═══ Data for this exercise ═══

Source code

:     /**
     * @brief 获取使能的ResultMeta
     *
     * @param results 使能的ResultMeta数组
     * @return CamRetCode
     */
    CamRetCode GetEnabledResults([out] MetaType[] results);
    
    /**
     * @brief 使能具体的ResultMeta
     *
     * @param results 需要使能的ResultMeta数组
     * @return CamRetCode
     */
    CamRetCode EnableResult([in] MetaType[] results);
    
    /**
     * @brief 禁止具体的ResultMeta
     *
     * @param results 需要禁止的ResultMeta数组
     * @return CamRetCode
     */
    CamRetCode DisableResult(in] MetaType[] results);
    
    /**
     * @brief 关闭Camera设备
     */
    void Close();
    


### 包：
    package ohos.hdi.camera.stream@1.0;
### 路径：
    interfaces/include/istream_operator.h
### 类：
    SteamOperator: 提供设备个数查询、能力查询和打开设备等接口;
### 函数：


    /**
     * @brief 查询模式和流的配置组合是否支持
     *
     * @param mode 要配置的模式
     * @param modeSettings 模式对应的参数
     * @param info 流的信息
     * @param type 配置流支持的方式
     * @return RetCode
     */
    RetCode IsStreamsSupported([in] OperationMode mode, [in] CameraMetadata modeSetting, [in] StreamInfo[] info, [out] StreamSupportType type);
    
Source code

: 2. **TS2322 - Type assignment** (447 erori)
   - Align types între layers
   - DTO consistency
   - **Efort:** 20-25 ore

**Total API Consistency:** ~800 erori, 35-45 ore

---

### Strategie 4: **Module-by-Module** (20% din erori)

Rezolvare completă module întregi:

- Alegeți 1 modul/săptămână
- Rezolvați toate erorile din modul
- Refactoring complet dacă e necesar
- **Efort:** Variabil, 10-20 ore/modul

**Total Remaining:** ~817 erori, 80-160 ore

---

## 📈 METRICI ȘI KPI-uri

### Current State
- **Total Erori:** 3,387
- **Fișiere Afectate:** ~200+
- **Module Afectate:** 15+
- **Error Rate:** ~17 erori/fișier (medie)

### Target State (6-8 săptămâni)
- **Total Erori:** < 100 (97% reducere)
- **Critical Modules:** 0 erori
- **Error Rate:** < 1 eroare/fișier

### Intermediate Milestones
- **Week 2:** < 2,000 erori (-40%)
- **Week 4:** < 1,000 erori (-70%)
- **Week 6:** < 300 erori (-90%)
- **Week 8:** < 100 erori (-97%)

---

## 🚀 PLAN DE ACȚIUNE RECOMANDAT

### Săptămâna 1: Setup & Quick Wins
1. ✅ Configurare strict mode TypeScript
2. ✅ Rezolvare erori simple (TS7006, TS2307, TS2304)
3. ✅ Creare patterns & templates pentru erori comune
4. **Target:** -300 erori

═══

Update the listing above by replacing "CamRetCode" with "CameraRetCode" everywhere it occurs, leaving everything else unchanged.

Source code

:     /**
     * @brief 获取使能的ResultMeta
     *
     * @param results 使能的ResultMeta数组
     * @return CameraRetCode
     */
    CameraRetCode GetEnabledResults([out] MetaType[] results);
    
    /**
     * @brief 使能具体的ResultMeta
     *
     * @param results 需要使能的ResultMeta数组
     * @return CameraRetCode
     */
    CameraRetCode EnableResult([in] MetaType[] results);
    
    /**
     * @brief 禁止具体的ResultMeta
     *
     * @param results 需要禁止的ResultMeta数组
     * @return CameraRetCode
     */
    CameraRetCode DisableResult(in] MetaType[] results);
    
    /**
     * @brief 关闭Camera设备
     */
    void Close();
    


### 包：
    package ohos.hdi.camera.stream@1.0;
### 路径：
    interfaces/include/istream_operator.h
### 类：
    SteamOperator: 提供设备个数查询、能力查询和打开设备等接口;
### 函数：


    /**
     * @brief 查询模式和流的配置组合是否支持
     *
     * @param mode 要配置的模式
     * @param modeSettings 模式对应的参数
     * @param info 流的信息
     * @param type 配置流支持的方式
     * @return RetCode
     */
    RetCode IsStreamsSupported([in] OperationMode mode, [in] CameraMetadata modeSetting, [in] StreamInfo[] info, [out] StreamSupportType type);
    
Source code

: 2. **TS2322 - Type assignment** (447 erori)
   - Align types între layers
   - DTO consistency
   - **Efort:** 20-25 ore

**Total API Consistency:** ~800 erori, 35-45 ore

---

### Strategie 4: **Module-by-Module** (20% din erori)

Rezolvare completă module întregi:

- Alegeți 1 modul/săptămână
- Rezolvați toate erorile din modul
- Refactoring complet dacă e necesar
- **Efort:** Variabil, 10-20 ore/modul

**Total Remaining:** ~817 erori, 80-160 ore

---

## 📈 METRICI ȘI KPI-uri

### Current State
- **Total Erori:** 3,387
- **Fișiere Afectate:** ~200+
- **Module Afectate:** 15+
- **Error Rate:** ~17 erori/fișier (medie)

### Target State (6-8 săptămâni)
- **Total Erori:** < 100 (97% reducere)
- **Critical Modules:** 0 erori
- **Error Rate:** < 1 eroare/fișier

### Intermediate Milestones
- **Week 2:** < 2,000 erori (-40%)
- **Week 4:** < 1,000 erori (-70%)
- **Week 6:** < 300 erori (-90%)
- **Week 8:** < 100 erori (-97%)

---

## 🚀 PLAN DE ACȚIUNE RECOMANDAT

### Săptămâna 1: Setup & Quick Wins
1. ✅ Configurare strict mode TypeScript
2. ✅ Rezolvare erori simple (TS7006, TS2307, TS2304)
3. ✅ Creare patterns & templates pentru erori comune
4. **Target:** -300 erori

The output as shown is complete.